When West Virginia first implemented the tougher standards, some residents complained about the identification requirements. In 2008 the state Senate passed a bill that declared West Virginia would not carry out the Real ID law. The legislation died in the House of Delegates.
By early 2013, most calls to the DMV about Real ID were not to complain but to ask questions about the required documents.
Twenty-two states now comply with the law, Zimmer said. West Virginia is the ninth state to receive the award from the Coalition for a Secure Driver’s License.
Zimmer presented Certificates of Achievement to the following members of the DMV’s Central Office staff: Dale; Information Services Director Wilbur Thaxton; Executive Assistant to the Commissioner Mark Holmes; Driver Services Directors David Bolyard and Larry Cavender; Regional Offices and Call Center Director Pete Lake; and Driver’s Licensing Unit Manager Don Estep.
In addition: Information Services Coordinator Dawn Tucker; Information Services Manager Cindy Beane; Graphic Designer Jennifer Floyd; Executive Assistant to the Commissioner Natalie Holcomb; Investigations, Security and Support Services Director Dempsey Totten; Administrative Services Assistant Doreen Carpenter; Programmer Analyst Lynette Shaw; and Information Systems Manager JoAnn Twohig.

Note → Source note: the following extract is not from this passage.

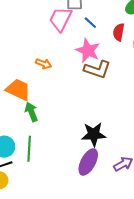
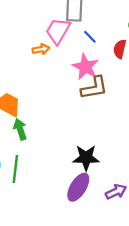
orange arrow: (44, 64) -> (41, 49), moved, turned -35
brown L-shape: (97, 69) -> (94, 88), turned -32

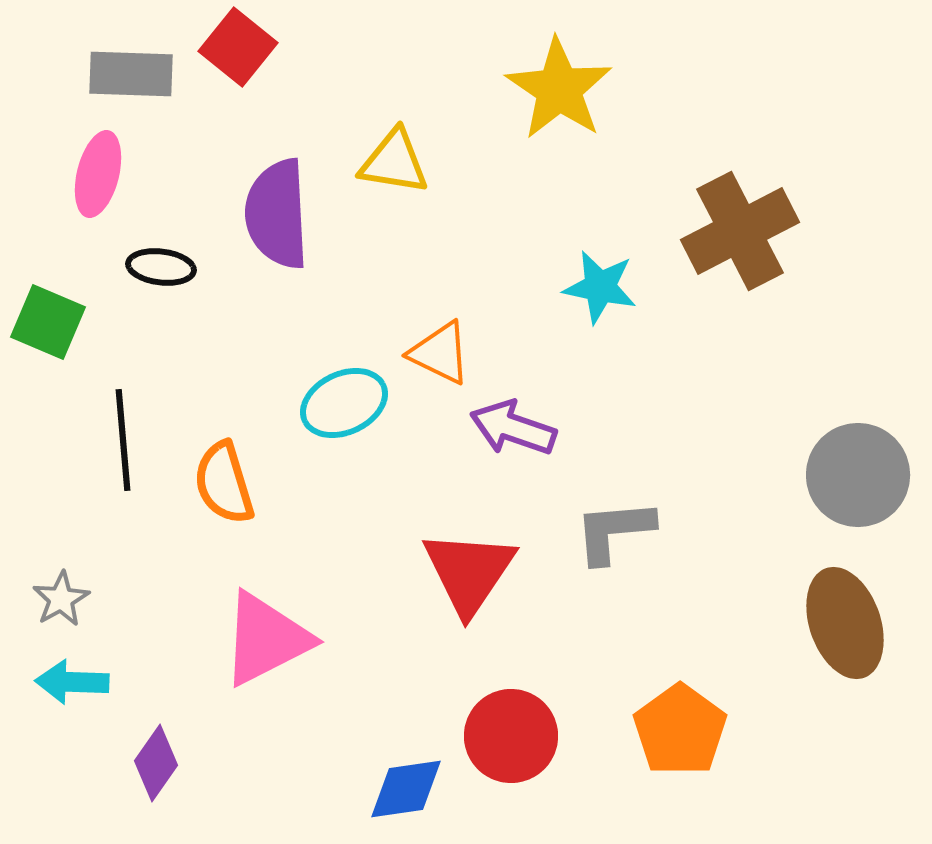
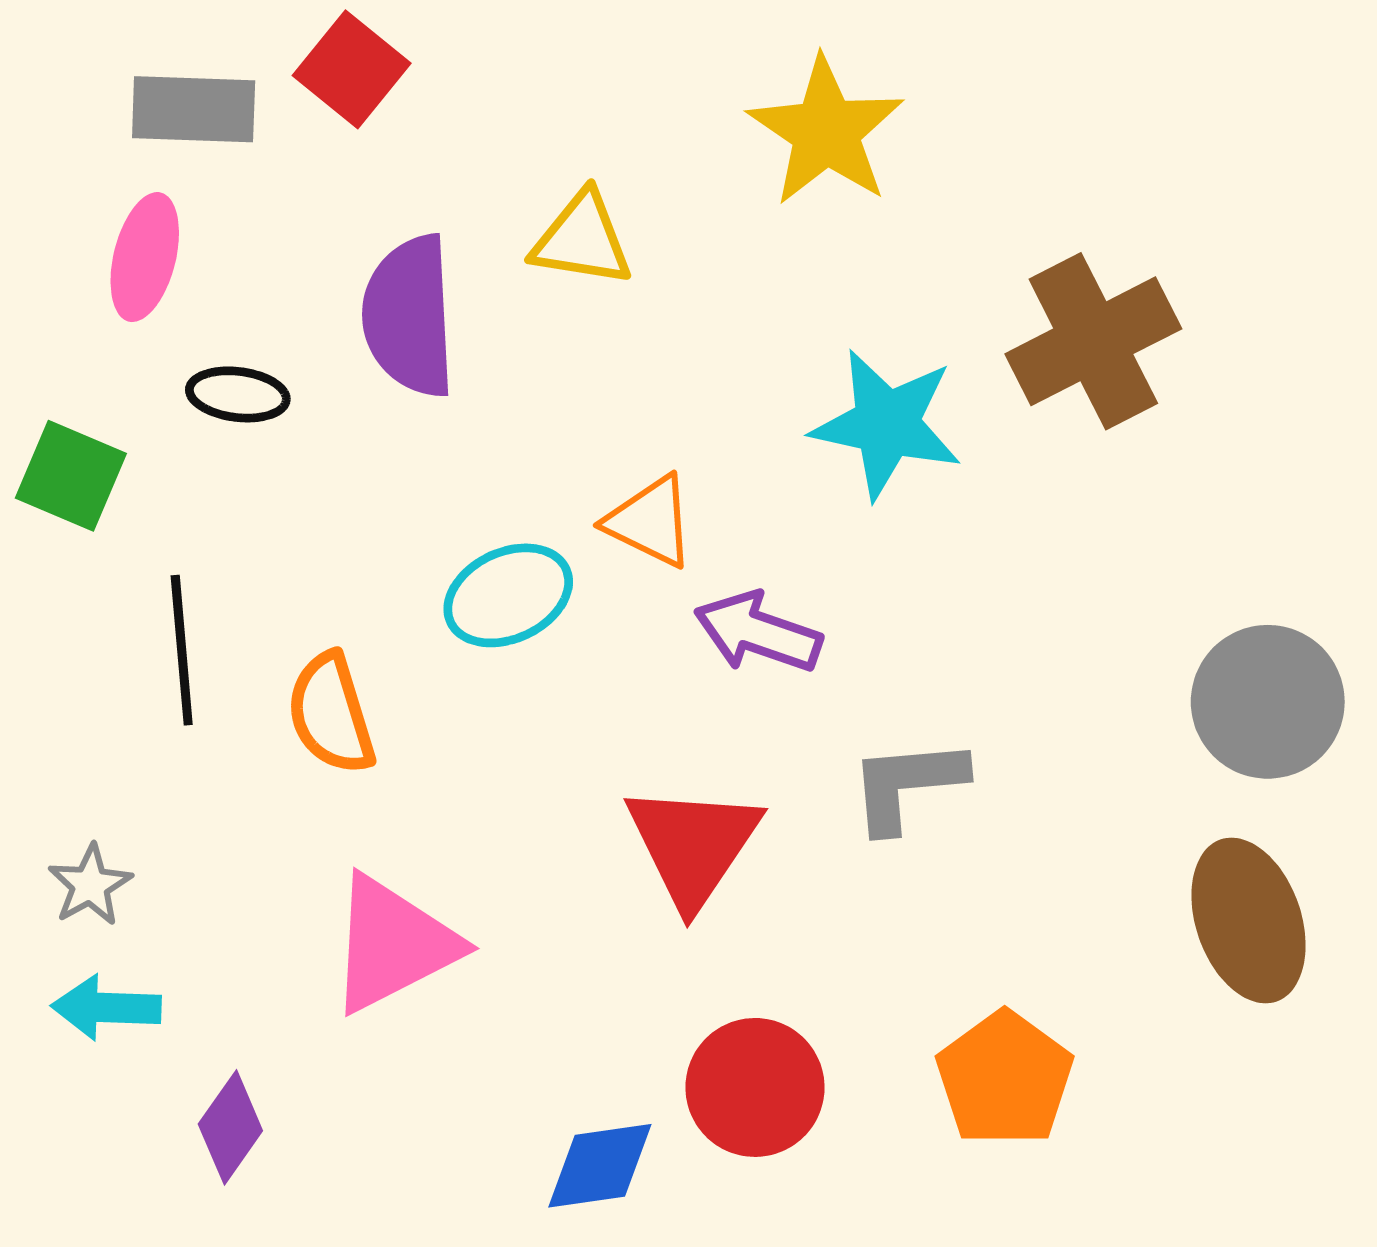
cyan star: (600, 287) -> (886, 424), size x1.4

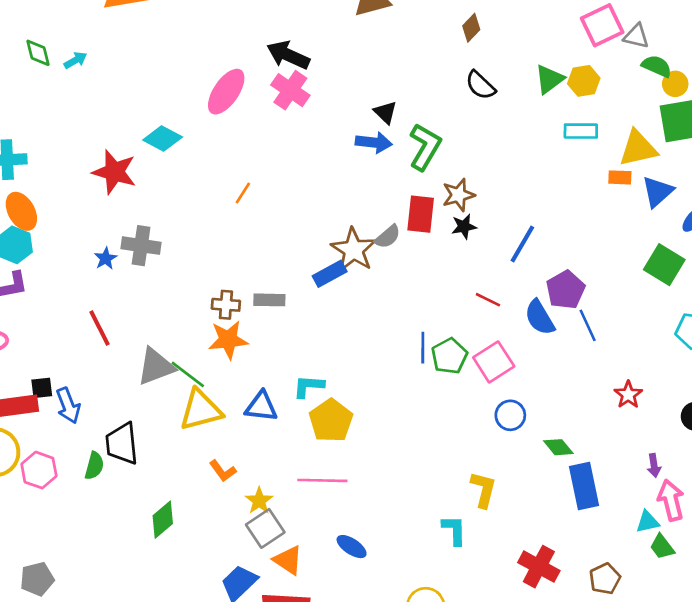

Customer service representatives who received certificates and the offices where they serve: Michele Grigoraci, Kanawha City; Eva Francis, Parkersburg; and Mary Gibson, Winfield.
Call Center customer service representatives Amanda Campbell, Donna Harmon and Amy Hazelett were honored, as were Call Center Manager Amanda Forinash and Regional Office managers David Hughes and Earl Reynolds.
Customer service representatives who did not attend the ceremony but will receive certificates: Deborah Miller, Beckley; Sam Westfall, Clarksburg; Cathy Hedrick, Elkins; Beth D’Alessio, Huntington; John McCutcheon, Moundsville; Tosha Patterson, Princeton; and Nancy Dankovchik, Weirton.
Lead customer service representatives who did not attend but will receive certificates: Christine Utt, Flatwoods; and Kelly Landers, Kanawha City.